WORK INSTRUCTION: When the line containing "9.1 Never portray" appears in the entries below, begin printing there and stop after the line containing "EuroCham Wine & Spirits Business Council"; print each of those lines exactly and no other line.

Dataset entries:
....................
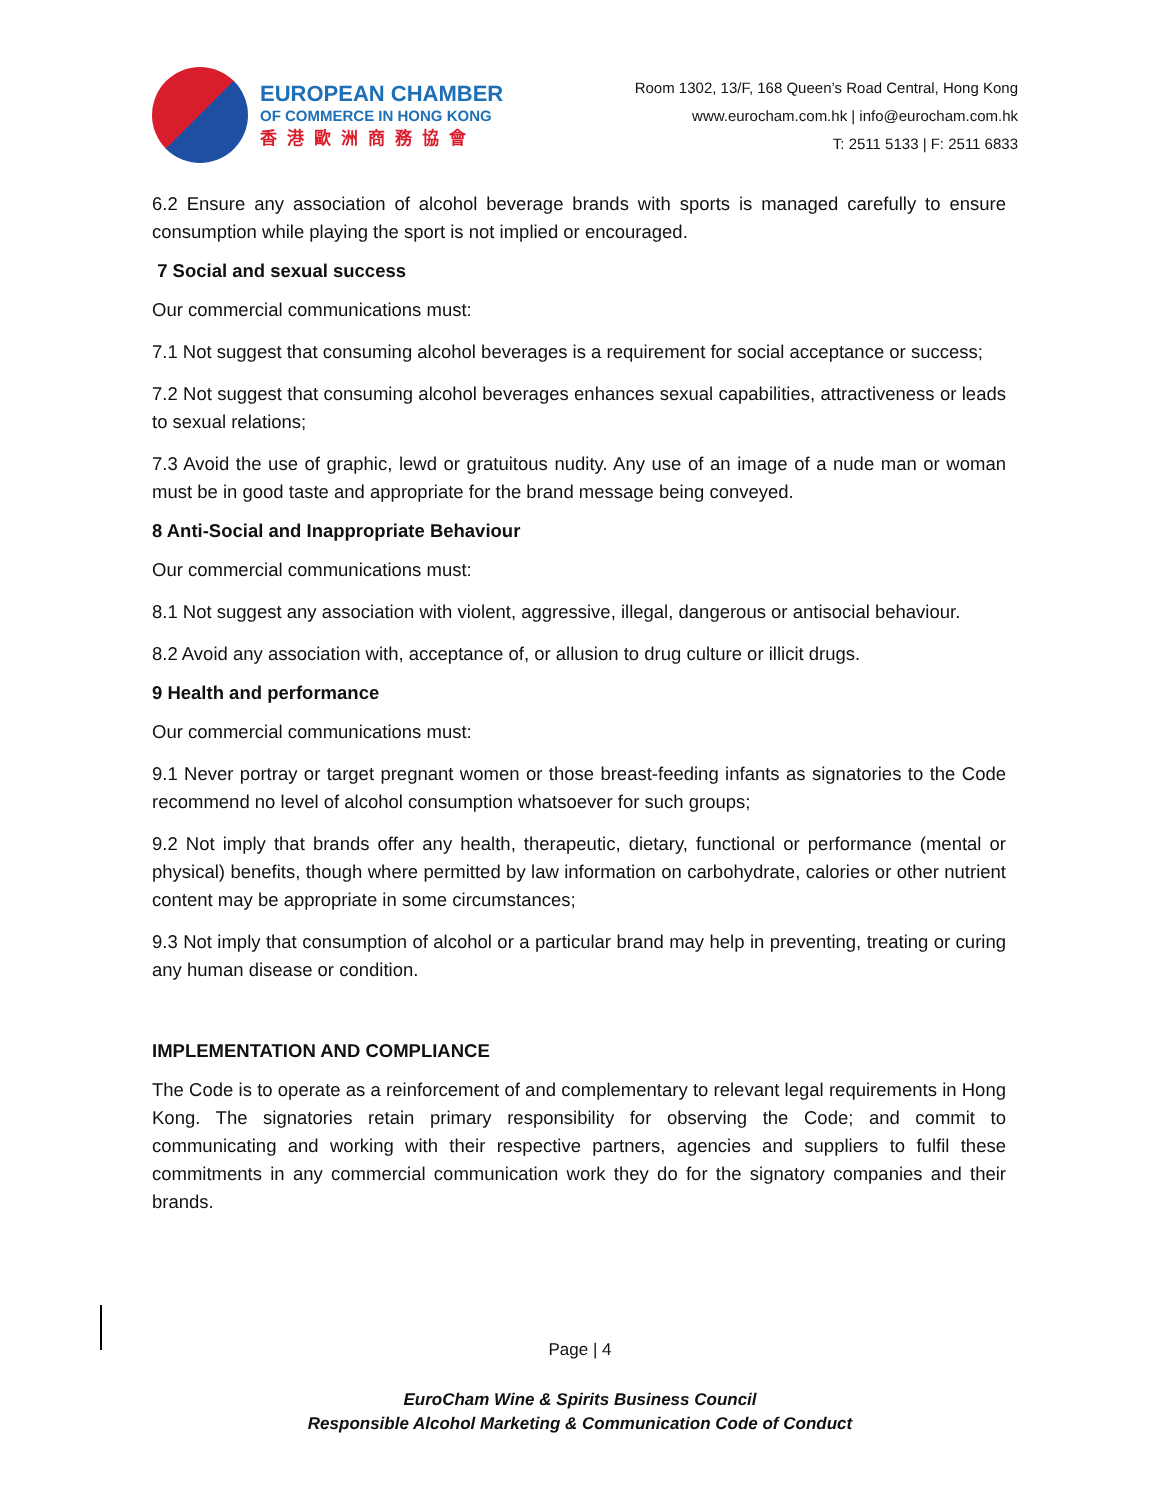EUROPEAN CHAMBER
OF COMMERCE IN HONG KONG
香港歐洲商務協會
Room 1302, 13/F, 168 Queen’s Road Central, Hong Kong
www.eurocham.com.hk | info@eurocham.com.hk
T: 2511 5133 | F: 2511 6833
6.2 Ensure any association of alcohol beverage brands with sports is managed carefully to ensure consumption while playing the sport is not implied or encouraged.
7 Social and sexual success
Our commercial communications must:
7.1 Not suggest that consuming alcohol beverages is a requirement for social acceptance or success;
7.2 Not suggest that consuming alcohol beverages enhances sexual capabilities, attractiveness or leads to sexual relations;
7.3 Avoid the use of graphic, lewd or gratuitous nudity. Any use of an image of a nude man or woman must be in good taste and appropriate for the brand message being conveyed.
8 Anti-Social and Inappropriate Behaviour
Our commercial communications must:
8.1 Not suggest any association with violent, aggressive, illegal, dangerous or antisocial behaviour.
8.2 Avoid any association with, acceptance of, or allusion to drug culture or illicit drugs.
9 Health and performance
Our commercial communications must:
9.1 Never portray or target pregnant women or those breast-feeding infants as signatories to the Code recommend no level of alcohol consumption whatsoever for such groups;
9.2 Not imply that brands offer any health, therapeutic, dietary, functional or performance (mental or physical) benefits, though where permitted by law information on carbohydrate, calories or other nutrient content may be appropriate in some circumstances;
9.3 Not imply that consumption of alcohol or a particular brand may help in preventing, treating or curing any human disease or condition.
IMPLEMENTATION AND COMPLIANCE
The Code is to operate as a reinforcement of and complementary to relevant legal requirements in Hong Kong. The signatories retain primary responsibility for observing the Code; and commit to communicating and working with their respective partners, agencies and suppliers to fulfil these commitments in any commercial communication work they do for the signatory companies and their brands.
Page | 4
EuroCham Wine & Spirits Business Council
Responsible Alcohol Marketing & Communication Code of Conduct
....................
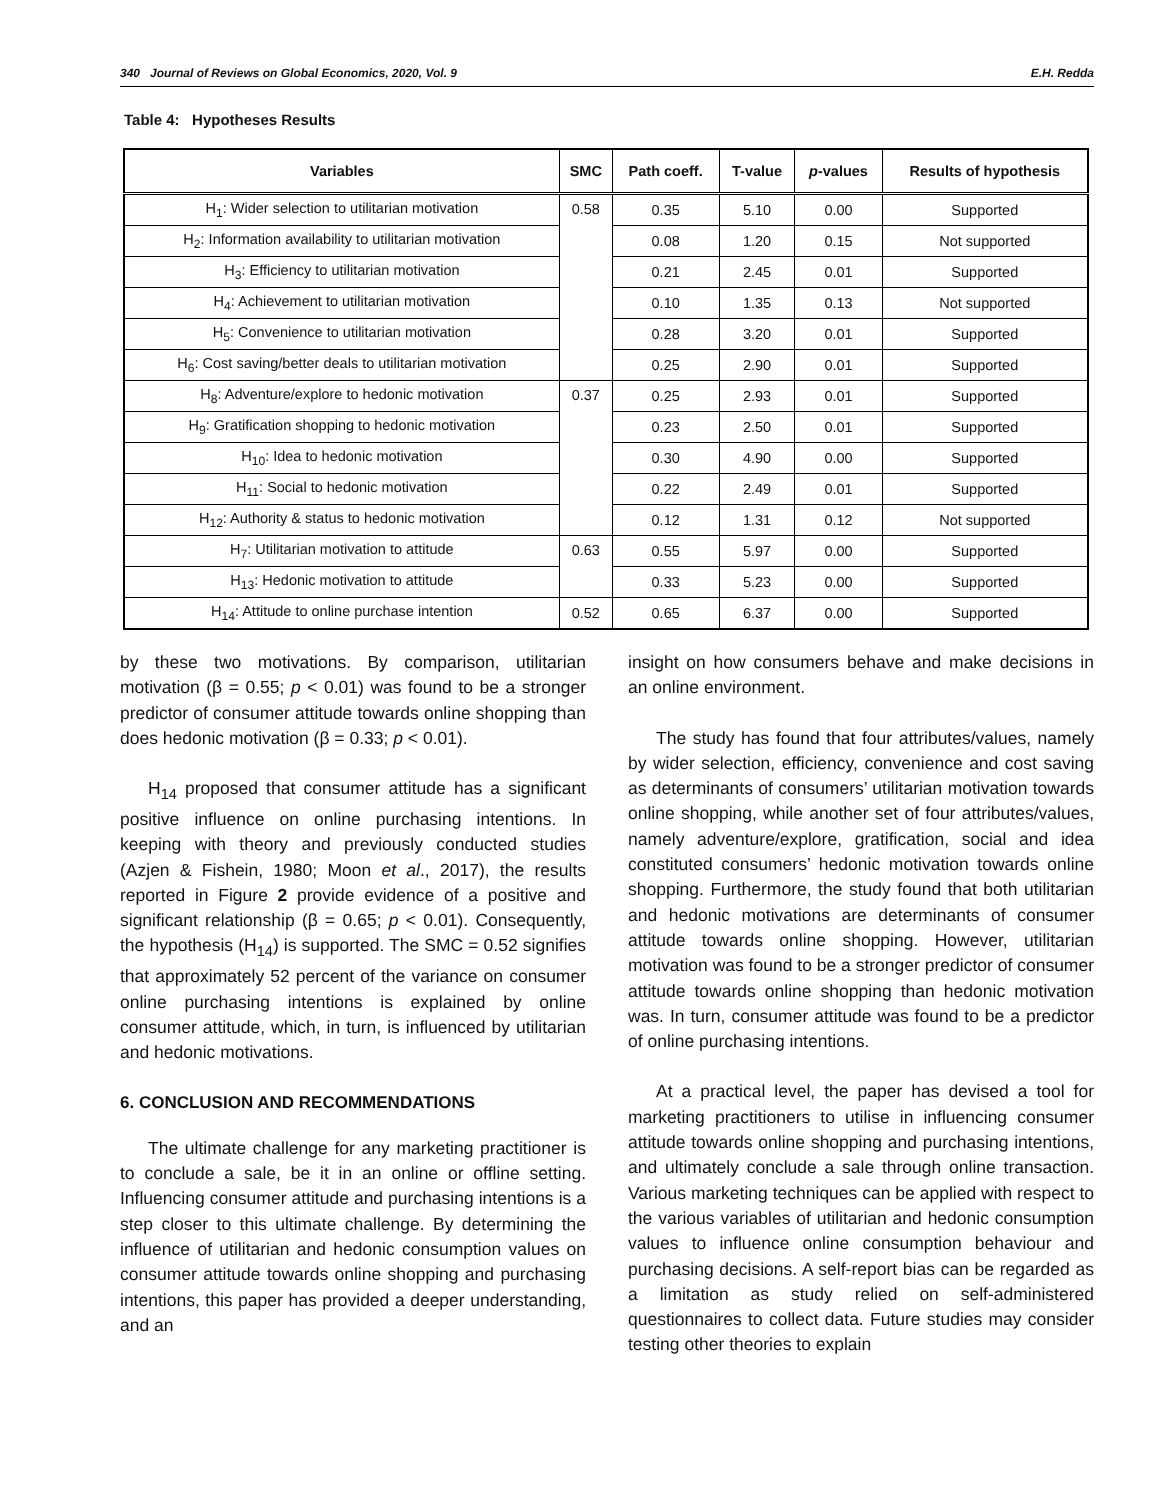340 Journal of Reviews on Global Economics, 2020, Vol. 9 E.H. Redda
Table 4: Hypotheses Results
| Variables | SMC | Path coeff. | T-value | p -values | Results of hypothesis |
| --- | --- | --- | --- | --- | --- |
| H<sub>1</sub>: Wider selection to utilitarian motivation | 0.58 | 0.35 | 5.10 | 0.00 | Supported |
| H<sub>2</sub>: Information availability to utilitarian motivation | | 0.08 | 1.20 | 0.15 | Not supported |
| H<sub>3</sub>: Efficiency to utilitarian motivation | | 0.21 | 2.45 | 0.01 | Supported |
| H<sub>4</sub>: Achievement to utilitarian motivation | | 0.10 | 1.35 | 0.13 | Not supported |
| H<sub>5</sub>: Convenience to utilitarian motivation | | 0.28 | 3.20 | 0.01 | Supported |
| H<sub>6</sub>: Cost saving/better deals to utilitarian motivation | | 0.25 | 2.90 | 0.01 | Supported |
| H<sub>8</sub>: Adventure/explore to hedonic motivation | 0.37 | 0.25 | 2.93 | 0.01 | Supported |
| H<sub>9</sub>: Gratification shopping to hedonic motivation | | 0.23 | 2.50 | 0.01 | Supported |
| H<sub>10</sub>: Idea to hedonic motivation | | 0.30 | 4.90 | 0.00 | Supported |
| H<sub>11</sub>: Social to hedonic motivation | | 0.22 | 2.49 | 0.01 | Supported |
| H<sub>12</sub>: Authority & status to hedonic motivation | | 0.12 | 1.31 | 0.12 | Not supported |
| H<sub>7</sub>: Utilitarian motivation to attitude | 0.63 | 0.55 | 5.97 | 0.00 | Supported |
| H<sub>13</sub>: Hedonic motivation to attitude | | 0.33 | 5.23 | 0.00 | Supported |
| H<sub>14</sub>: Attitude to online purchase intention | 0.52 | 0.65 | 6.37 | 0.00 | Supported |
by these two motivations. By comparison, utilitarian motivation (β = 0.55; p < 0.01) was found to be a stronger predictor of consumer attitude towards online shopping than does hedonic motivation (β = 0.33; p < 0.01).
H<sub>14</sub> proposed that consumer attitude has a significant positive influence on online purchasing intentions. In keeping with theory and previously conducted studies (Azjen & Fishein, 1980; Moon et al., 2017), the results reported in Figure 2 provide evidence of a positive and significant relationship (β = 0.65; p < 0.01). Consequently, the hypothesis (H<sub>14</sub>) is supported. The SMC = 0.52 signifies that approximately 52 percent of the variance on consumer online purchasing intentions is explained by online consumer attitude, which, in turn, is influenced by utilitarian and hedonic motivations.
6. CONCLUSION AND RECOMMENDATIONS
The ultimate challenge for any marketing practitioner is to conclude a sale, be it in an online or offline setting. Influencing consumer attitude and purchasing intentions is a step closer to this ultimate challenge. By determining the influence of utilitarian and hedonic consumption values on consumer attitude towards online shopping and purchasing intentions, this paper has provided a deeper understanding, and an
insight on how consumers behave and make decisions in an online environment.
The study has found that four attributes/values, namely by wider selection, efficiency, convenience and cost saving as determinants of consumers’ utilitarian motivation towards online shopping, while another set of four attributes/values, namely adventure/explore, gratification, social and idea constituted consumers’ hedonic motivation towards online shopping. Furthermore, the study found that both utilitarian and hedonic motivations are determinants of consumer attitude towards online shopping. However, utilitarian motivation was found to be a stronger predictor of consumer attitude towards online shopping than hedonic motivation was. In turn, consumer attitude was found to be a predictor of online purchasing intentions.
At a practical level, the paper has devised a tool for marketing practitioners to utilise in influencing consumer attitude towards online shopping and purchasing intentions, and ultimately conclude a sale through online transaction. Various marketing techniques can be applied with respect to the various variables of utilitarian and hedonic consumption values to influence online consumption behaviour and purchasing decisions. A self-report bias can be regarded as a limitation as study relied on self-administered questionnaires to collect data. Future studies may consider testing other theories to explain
....................
ANSWER FOR THIS EXERCISE:
9.1 Never portray or target pregnant women or those breast-feeding infants as signatories to the Code recommend no level of alcohol consumption whatsoever for such groups;
9.2 Not imply that brands offer any health, therapeutic, dietary, functional or performance (mental or physical) benefits, though where permitted by law information on carbohydrate, calories or other nutrient content may be appropriate in some circumstances;
9.3 Not imply that consumption of alcohol or a particular brand may help in preventing, treating or curing any human disease or condition.
IMPLEMENTATION AND COMPLIANCE
The Code is to operate as a reinforcement of and complementary to relevant legal requirements in Hong Kong. The signatories retain primary responsibility for observing the Code; and commit to communicating and working with their respective partners, agencies and suppliers to fulfil these commitments in any commercial communication work they do for the signatory companies and their brands.
Page | 4
EuroCham Wine & Spirits Business Council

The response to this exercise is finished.